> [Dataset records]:
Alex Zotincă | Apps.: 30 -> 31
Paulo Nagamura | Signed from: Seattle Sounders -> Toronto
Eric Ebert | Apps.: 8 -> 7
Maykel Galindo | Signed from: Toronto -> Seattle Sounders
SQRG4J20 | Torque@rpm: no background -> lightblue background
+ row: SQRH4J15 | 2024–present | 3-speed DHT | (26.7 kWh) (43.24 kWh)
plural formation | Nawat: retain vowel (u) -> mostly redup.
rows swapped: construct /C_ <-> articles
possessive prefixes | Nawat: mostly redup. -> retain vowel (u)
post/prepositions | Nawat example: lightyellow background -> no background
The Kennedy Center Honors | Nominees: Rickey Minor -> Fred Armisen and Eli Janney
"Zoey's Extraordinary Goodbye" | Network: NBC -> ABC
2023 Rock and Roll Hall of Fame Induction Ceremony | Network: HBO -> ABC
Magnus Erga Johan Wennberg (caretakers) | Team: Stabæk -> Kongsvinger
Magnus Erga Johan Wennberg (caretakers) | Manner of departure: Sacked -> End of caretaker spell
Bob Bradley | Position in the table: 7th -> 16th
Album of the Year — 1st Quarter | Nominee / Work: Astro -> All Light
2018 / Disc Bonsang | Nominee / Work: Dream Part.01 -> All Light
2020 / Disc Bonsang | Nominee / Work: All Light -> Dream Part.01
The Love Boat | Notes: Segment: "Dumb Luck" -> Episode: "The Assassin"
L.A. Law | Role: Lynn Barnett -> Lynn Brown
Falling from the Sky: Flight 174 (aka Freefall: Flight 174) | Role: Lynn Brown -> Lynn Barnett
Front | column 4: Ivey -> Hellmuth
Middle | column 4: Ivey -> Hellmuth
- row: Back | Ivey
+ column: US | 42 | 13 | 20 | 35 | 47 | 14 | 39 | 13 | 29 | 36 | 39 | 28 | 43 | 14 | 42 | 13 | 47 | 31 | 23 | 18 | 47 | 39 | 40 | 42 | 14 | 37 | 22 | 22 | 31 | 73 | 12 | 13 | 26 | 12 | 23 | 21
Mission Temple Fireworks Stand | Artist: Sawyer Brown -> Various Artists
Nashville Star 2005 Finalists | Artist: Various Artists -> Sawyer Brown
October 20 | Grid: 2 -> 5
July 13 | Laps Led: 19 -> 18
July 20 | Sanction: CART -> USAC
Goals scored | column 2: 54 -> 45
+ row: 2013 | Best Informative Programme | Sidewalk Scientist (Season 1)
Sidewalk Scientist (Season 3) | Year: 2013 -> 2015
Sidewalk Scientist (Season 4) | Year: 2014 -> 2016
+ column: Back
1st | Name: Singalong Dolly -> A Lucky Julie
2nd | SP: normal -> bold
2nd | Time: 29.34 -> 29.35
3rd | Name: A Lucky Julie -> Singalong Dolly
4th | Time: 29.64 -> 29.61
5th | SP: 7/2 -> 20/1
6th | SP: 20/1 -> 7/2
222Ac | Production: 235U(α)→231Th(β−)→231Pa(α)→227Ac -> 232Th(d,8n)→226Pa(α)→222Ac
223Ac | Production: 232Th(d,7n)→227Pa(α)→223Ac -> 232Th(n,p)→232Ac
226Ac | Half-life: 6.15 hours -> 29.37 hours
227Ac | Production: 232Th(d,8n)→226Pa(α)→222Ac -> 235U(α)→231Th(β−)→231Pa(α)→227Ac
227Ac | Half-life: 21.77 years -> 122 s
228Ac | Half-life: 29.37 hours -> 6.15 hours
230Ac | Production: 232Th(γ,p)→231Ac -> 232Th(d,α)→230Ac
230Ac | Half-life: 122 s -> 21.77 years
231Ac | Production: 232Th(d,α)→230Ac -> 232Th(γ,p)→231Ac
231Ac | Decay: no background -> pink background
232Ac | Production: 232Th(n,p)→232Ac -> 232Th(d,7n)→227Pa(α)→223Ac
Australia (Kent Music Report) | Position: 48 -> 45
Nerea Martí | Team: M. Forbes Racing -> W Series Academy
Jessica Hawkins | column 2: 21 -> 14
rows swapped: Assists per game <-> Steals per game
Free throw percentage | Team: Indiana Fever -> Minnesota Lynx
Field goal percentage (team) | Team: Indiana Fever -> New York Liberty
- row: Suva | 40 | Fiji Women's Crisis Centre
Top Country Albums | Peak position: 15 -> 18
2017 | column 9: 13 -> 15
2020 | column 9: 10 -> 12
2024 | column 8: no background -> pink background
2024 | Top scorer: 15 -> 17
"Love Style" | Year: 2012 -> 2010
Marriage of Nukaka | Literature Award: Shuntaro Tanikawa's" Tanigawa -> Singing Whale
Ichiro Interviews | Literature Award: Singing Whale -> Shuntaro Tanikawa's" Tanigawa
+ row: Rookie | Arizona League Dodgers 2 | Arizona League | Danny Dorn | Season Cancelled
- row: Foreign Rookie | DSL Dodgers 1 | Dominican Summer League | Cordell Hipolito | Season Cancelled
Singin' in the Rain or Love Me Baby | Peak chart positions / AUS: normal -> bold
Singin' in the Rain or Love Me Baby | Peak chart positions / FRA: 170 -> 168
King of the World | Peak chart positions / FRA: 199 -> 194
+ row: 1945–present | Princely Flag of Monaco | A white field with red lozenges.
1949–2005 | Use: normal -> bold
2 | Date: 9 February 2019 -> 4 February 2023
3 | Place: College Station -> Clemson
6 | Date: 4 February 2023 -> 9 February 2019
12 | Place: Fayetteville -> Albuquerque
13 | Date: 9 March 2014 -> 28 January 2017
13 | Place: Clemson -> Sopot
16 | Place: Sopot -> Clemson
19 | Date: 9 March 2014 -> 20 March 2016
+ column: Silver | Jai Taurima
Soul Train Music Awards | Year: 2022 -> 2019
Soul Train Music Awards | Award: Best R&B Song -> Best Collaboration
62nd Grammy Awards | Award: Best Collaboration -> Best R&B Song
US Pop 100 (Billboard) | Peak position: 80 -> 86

> [Task]:
Could you write out all of these lines again, swapping "Seattle Sounders" for "Seattle Sounders FC" and leaving everything else untouched?

> [Solution for this exercise]:
Alex Zotincă | Apps.: 30 -> 31
Paulo Nagamura | Signed from: Seattle Sounders FC -> Toronto
Eric Ebert | Apps.: 8 -> 7
Maykel Galindo | Signed from: Toronto -> Seattle Sounders FC
SQRG4J20 | Torque@rpm: no background -> lightblue background
+ row: SQRH4J15 | 2024–present | 3-speed DHT | (26.7 kWh) (43.24 kWh)
plural formation | Nawat: retain vowel (u) -> mostly redup.
rows swapped: construct /C_ <-> articles
possessive prefixes | Nawat: mostly redup. -> retain vowel (u)
post/prepositions | Nawat example: lightyellow background -> no background
The Kennedy Center Honors | Nominees: Rickey Minor -> Fred Armisen and Eli Janney
"Zoey's Extraordinary Goodbye" | Network: NBC -> ABC
2023 Rock and Roll Hall of Fame Induction Ceremony | Network: HBO -> ABC
Magnus Erga Johan Wennberg (caretakers) | Team: Stabæk -> Kongsvinger
Magnus Erga Johan Wennberg (caretakers) | Manner of departure: Sacked -> End of caretaker spell
Bob Bradley | Position in the table: 7th -> 16th
Album of the Year — 1st Quarter | Nominee / Work: Astro -> All Light
2018 / Disc Bonsang | Nominee / Work: Dream Part.01 -> All Light
2020 / Disc Bonsang | Nominee / Work: All Light -> Dream Part.01
The Love Boat | Notes: Segment: "Dumb Luck" -> Episode: "The Assassin"
L.A. Law | Role: Lynn Barnett -> Lynn Brown
Falling from the Sky: Flight 174 (aka Freefall: Flight 174) | Role: Lynn Brown -> Lynn Barnett
Front | column 4: Ivey -> Hellmuth
Middle | column 4: Ivey -> Hellmuth
- row: Back | Ivey
+ column: US | 42 | 13 | 20 | 35 | 47 | 14 | 39 | 13 | 29 | 36 | 39 | 28 | 43 | 14 | 42 | 13 | 47 | 31 | 23 | 18 | 47 | 39 | 40 | 42 | 14 | 37 | 22 | 22 | 31 | 73 | 12 | 13 | 26 | 12 | 23 | 21
Mission Temple Fireworks Stand | Artist: Sawyer Brown -> Various Artists
Nashville Star 2005 Finalists | Artist: Various Artists -> Sawyer Brown
October 20 | Grid: 2 -> 5
July 13 | Laps Led: 19 -> 18
July 20 | Sanction: CART -> USAC
Goals scored | column 2: 54 -> 45
+ row: 2013 | Best Informative Programme | Sidewalk Scientist (Season 1)
Sidewalk Scientist (Season 3) | Year: 2013 -> 2015
Sidewalk Scientist (Season 4) | Year: 2014 -> 2016
+ column: Back
1st | Name: Singalong Dolly -> A Lucky Julie
2nd | SP: normal -> bold
2nd | Time: 29.34 -> 29.35
3rd | Name: A Lucky Julie -> Singalong Dolly
4th | Time: 29.64 -> 29.61
5th | SP: 7/2 -> 20/1
6th | SP: 20/1 -> 7/2
222Ac | Production: 235U(α)→231Th(β−)→231Pa(α)→227Ac -> 232Th(d,8n)→226Pa(α)→222Ac
223Ac | Production: 232Th(d,7n)→227Pa(α)→223Ac -> 232Th(n,p)→232Ac
226Ac | Half-life: 6.15 hours -> 29.37 hours
227Ac | Production: 232Th(d,8n)→226Pa(α)→222Ac -> 235U(α)→231Th(β−)→231Pa(α)→227Ac
227Ac | Half-life: 21.77 years -> 122 s
228Ac | Half-life: 29.37 hours -> 6.15 hours
230Ac | Production: 232Th(γ,p)→231Ac -> 232Th(d,α)→230Ac
230Ac | Half-life: 122 s -> 21.77 years
231Ac | Production: 232Th(d,α)→230Ac -> 232Th(γ,p)→231Ac
231Ac | Decay: no background -> pink background
232Ac | Production: 232Th(n,p)→232Ac -> 232Th(d,7n)→227Pa(α)→223Ac
Australia (Kent Music Report) | Position: 48 -> 45
Nerea Martí | Team: M. Forbes Racing -> W Series Academy
Jessica Hawkins | column 2: 21 -> 14
rows swapped: Assists per game <-> Steals per game
Free throw percentage | Team: Indiana Fever -> Minnesota Lynx
Field goal percentage (team) | Team: Indiana Fever -> New York Liberty
- row: Suva | 40 | Fiji Women's Crisis Centre
Top Country Albums | Peak position: 15 -> 18
2017 | column 9: 13 -> 15
2020 | column 9: 10 -> 12
2024 | column 8: no background -> pink background
2024 | Top scorer: 15 -> 17
"Love Style" | Year: 2012 -> 2010
Marriage of Nukaka | Literature Award: Shuntaro Tanikawa's" Tanigawa -> Singing Whale
Ichiro Interviews | Literature Award: Singing Whale -> Shuntaro Tanikawa's" Tanigawa
+ row: Rookie | Arizona League Dodgers 2 | Arizona League | Danny Dorn | Season Cancelled
- row: Foreign Rookie | DSL Dodgers 1 | Dominican Summer League | Cordell Hipolito | Season Cancelled
Singin' in the Rain or Love Me Baby | Peak chart positions / AUS: normal -> bold
Singin' in the Rain or Love Me Baby | Peak chart positions / FRA: 170 -> 168
King of the World | Peak chart positions / FRA: 199 -> 194
+ row: 1945–present | Princely Flag of Monaco | A white field with red lozenges.
1949–2005 | Use: normal -> bold
2 | Date: 9 February 2019 -> 4 February 2023
3 | Place: College Station -> Clemson
6 | Date: 4 February 2023 -> 9 February 2019
12 | Place: Fayetteville -> Albuquerque
13 | Date: 9 March 2014 -> 28 January 2017
13 | Place: Clemson -> Sopot
16 | Place: Sopot -> Clemson
19 | Date: 9 March 2014 -> 20 March 2016
+ column: Silver | Jai Taurima
Soul Train Music Awards | Year: 2022 -> 2019
Soul Train Music Awards | Award: Best R&B Song -> Best Collaboration
62nd Grammy Awards | Award: Best Collaboration -> Best R&B Song
US Pop 100 (Billboard) | Peak position: 80 -> 86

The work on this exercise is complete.